■ **Your assignment**
A verbatim copy of all entries is the expected output.

(Source data begins)

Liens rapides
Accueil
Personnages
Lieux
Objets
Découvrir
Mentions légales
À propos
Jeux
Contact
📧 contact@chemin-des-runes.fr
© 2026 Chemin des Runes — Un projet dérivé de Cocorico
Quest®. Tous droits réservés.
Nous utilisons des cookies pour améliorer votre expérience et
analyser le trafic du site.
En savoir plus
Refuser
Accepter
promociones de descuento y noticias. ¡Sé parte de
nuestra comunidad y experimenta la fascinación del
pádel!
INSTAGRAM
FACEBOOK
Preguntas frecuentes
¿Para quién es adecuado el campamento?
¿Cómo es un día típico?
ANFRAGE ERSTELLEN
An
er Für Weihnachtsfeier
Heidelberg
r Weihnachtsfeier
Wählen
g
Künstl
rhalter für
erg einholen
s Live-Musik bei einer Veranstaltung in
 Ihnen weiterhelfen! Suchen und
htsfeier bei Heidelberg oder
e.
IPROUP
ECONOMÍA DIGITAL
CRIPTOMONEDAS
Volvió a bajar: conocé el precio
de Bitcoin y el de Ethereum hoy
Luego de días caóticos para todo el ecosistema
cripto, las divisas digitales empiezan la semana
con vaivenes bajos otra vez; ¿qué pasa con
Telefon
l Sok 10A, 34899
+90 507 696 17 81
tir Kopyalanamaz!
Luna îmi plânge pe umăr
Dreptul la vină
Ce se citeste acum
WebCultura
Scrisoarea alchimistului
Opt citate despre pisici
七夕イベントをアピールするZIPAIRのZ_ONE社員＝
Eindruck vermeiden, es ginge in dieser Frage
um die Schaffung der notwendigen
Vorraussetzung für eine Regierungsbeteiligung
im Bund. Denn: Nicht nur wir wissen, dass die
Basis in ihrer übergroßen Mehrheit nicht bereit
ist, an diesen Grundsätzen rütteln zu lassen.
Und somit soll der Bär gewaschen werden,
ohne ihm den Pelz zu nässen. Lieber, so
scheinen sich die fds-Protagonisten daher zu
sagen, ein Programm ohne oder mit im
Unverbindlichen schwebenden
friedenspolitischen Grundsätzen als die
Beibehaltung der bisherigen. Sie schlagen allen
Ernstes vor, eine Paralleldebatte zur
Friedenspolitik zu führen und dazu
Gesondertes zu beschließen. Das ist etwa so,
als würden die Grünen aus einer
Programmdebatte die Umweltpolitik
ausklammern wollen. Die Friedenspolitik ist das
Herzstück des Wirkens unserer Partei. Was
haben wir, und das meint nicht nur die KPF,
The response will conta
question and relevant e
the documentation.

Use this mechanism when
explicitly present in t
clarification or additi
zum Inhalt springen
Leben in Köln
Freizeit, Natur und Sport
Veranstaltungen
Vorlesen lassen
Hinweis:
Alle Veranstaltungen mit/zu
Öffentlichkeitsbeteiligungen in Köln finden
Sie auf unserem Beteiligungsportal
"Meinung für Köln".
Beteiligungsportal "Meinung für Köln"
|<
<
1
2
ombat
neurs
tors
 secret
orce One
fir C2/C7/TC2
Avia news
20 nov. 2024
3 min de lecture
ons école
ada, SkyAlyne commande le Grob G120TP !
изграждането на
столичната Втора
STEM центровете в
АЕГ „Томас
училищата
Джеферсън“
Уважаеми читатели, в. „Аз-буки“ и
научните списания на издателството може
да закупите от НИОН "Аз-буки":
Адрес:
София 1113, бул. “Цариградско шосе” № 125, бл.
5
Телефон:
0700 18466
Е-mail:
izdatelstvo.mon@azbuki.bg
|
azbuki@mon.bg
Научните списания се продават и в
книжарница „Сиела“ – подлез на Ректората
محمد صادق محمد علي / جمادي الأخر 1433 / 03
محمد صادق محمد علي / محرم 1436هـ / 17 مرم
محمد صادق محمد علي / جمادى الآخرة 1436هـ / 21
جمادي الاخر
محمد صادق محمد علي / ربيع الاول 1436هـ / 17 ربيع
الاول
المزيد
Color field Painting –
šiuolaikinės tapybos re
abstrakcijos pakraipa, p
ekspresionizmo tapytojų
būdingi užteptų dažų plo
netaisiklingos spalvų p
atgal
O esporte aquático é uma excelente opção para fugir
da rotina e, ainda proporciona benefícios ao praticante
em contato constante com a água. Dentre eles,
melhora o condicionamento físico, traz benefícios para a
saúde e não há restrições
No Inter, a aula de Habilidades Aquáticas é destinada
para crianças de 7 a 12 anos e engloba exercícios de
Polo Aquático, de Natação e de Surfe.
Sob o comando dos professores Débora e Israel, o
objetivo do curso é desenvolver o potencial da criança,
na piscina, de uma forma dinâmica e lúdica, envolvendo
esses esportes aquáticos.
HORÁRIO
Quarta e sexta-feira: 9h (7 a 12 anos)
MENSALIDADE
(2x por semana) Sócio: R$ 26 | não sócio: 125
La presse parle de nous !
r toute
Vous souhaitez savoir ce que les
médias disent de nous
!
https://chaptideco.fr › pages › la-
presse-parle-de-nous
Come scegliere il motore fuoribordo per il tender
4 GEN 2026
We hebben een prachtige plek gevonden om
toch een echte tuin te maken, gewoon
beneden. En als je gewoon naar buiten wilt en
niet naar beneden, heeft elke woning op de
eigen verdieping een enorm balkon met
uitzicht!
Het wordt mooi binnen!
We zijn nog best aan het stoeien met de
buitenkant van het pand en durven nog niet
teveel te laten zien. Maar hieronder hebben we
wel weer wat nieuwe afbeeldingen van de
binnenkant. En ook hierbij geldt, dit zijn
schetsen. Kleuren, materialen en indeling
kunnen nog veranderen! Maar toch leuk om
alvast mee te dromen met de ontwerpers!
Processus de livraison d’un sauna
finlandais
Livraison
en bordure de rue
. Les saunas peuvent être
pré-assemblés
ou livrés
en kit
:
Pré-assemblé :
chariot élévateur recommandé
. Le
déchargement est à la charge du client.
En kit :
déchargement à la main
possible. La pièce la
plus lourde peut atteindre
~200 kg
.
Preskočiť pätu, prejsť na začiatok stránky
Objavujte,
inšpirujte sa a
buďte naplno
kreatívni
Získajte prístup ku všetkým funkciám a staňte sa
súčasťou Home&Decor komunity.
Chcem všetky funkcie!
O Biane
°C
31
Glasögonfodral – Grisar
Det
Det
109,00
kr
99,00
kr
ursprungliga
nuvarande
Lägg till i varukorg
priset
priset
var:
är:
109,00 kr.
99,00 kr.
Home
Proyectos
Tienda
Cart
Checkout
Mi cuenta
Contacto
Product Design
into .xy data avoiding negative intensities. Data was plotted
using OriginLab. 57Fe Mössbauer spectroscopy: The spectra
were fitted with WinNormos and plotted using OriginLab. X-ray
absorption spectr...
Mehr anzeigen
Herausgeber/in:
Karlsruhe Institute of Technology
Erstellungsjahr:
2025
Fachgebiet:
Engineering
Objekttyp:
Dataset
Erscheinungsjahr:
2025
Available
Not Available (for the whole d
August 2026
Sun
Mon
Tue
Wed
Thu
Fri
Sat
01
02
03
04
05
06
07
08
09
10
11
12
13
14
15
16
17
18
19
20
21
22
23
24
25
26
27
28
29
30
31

(Source data ends)

■ **Solution**
Liens rapides
Accueil
Personnages
Lieux
Objets
Découvrir
Mentions légales
À propos
Jeux
Contact
📧 contact@chemin-des-runes.fr
© 2026 Chemin des Runes — Un projet dérivé de Cocorico
Quest®. Tous droits réservés.
Nous utilisons des cookies pour améliorer votre expérience et
analyser le trafic du site.
En savoir plus
Refuser
Accepter
promociones de descuento y noticias. ¡Sé parte de
nuestra comunidad y experimenta la fascinación del
pádel!
INSTAGRAM
FACEBOOK
Preguntas frecuentes
¿Para quién es adecuado el campamento?
¿Cómo es un día típico?
ANFRAGE ERSTELLEN
An
er Für Weihnachtsfeier
Heidelberg
r Weihnachtsfeier
Wählen
g
Künstl
rhalter für
erg einholen
s Live-Musik bei einer Veranstaltung in
 Ihnen weiterhelfen! Suchen und
htsfeier bei Heidelberg oder
e.
IPROUP
ECONOMÍA DIGITAL
CRIPTOMONEDAS
Volvió a bajar: conocé el precio
de Bitcoin y el de Ethereum hoy
Luego de días caóticos para todo el ecosistema
cripto, las divisas digitales empiezan la semana
con vaivenes bajos otra vez; ¿qué pasa con
Telefon
l Sok 10A, 34899
+90 507 696 17 81
tir Kopyalanamaz!
Luna îmi plânge pe umăr
Dreptul la vină
Ce se citeste acum
WebCultura
Scrisoarea alchimistului
Opt citate despre pisici
七夕イベントをアピールするZIPAIRのZ_ONE社員＝
Eindruck vermeiden, es ginge in dieser Frage
um die Schaffung der notwendigen
Vorraussetzung für eine Regierungsbeteiligung
im Bund. Denn: Nicht nur wir wissen, dass die
Basis in ihrer übergroßen Mehrheit nicht bereit
ist, an diesen Grundsätzen rütteln zu lassen.
Und somit soll der Bär gewaschen werden,
ohne ihm den Pelz zu nässen. Lieber, so
scheinen sich die fds-Protagonisten daher zu
sagen, ein Programm ohne oder mit im
Unverbindlichen schwebenden
friedenspolitischen Grundsätzen als die
Beibehaltung der bisherigen. Sie schlagen allen
Ernstes vor, eine Paralleldebatte zur
Friedenspolitik zu führen und dazu
Gesondertes zu beschließen. Das ist etwa so,
als würden die Grünen aus einer
Programmdebatte die Umweltpolitik
ausklammern wollen. Die Friedenspolitik ist das
Herzstück des Wirkens unserer Partei. Was
haben wir, und das meint nicht nur die KPF,
The response will conta
question and relevant e
the documentation.

Use this mechanism when
explicitly present in t
clarification or additi
zum Inhalt springen
Leben in Köln
Freizeit, Natur und Sport
Veranstaltungen
Vorlesen lassen
Hinweis:
Alle Veranstaltungen mit/zu
Öffentlichkeitsbeteiligungen in Köln finden
Sie auf unserem Beteiligungsportal
"Meinung für Köln".
Beteiligungsportal "Meinung für Köln"
|<
<
1
2
ombat
neurs
tors
 secret
orce One
fir C2/C7/TC2
Avia news
20 nov. 2024
3 min de lecture
ons école
ada, SkyAlyne commande le Grob G120TP !
изграждането на
столичната Втора
STEM центровете в
АЕГ „Томас
училищата
Джеферсън“
Уважаеми читатели, в. „Аз-буки“ и
научните списания на издателството може
да закупите от НИОН "Аз-буки":
Адрес:
София 1113, бул. “Цариградско шосе” № 125, бл.
5
Телефон:
0700 18466
Е-mail:
izdatelstvo.mon@azbuki.bg
|
azbuki@mon.bg
Научните списания се продават и в
книжарница „Сиела“ – подлез на Ректората
محمد صادق محمد علي / جمادي الأخر 1433 / 03
محمد صادق محمد علي / محرم 1436هـ / 17 مرم
محمد صادق محمد علي / جمادى الآخرة 1436هـ / 21
جمادي الاخر
محمد صادق محمد علي / ربيع الاول 1436هـ / 17 ربيع
الاول
المزيد
Color field Painting –
šiuolaikinės tapybos re
abstrakcijos pakraipa, p
ekspresionizmo tapytojų
būdingi užteptų dažų plo
netaisiklingos spalvų p
atgal
O esporte aquático é uma excelente opção para fugir
da rotina e, ainda proporciona benefícios ao praticante
em contato constante com a água. Dentre eles,
melhora o condicionamento físico, traz benefícios para a
saúde e não há restrições
No Inter, a aula de Habilidades Aquáticas é destinada
para crianças de 7 a 12 anos e engloba exercícios de
Polo Aquático, de Natação e de Surfe.
Sob o comando dos professores Débora e Israel, o
objetivo do curso é desenvolver o potencial da criança,
na piscina, de uma forma dinâmica e lúdica, envolvendo
esses esportes aquáticos.
HORÁRIO
Quarta e sexta-feira: 9h (7 a 12 anos)
MENSALIDADE
(2x por semana) Sócio: R$ 26 | não sócio: 125
La presse parle de nous !
r toute
Vous souhaitez savoir ce que les
médias disent de nous
!
https://chaptideco.fr › pages › la-
presse-parle-de-nous
Come scegliere il motore fuoribordo per il tender
4 GEN 2026
We hebben een prachtige plek gevonden om
toch een echte tuin te maken, gewoon
beneden. En als je gewoon naar buiten wilt en
niet naar beneden, heeft elke woning op de
eigen verdieping een enorm balkon met
uitzicht!
Het wordt mooi binnen!
We zijn nog best aan het stoeien met de
buitenkant van het pand en durven nog niet
teveel te laten zien. Maar hieronder hebben we
wel weer wat nieuwe afbeeldingen van de
binnenkant. En ook hierbij geldt, dit zijn
schetsen. Kleuren, materialen en indeling
kunnen nog veranderen! Maar toch leuk om
alvast mee te dromen met de ontwerpers!
Processus de livraison d’un sauna
finlandais
Livraison
en bordure de rue
. Les saunas peuvent être
pré-assemblés
ou livrés
en kit
:
Pré-assemblé :
chariot élévateur recommandé
. Le
déchargement est à la charge du client.
En kit :
déchargement à la main
possible. La pièce la
plus lourde peut atteindre
~200 kg
.
Preskočiť pätu, prejsť na začiatok stránky
Objavujte,
inšpirujte sa a
buďte naplno
kreatívni
Získajte prístup ku všetkým funkciám a staňte sa
súčasťou Home&Decor komunity.
Chcem všetky funkcie!
O Biane
°C
31
Glasögonfodral – Grisar
Det
Det
109,00
kr
99,00
kr
ursprungliga
nuvarande
Lägg till i varukorg
priset
priset
var:
är:
109,00 kr.
99,00 kr.
Home
Proyectos
Tienda
Cart
Checkout
Mi cuenta
Contacto
Product Design
into .xy data avoiding negative intensities. Data was plotted
using OriginLab. 57Fe Mössbauer spectroscopy: The spectra
were fitted with WinNormos and plotted using OriginLab. X-ray
absorption spectr...
Mehr anzeigen
Herausgeber/in:
Karlsruhe Institute of Technology
Erstellungsjahr:
2025
Fachgebiet:
Engineering
Objekttyp:
Dataset
Erscheinungsjahr:
2025
Available
Not Available (for the whole d
August 2026
Sun
Mon
Tue
Wed
Thu
Fri
Sat
01
02
03
04
05
06
07
08
09
10
11
12
13
14
15
16
17
18
19
20
21
22
23
24
25
26
27
28
29
30
31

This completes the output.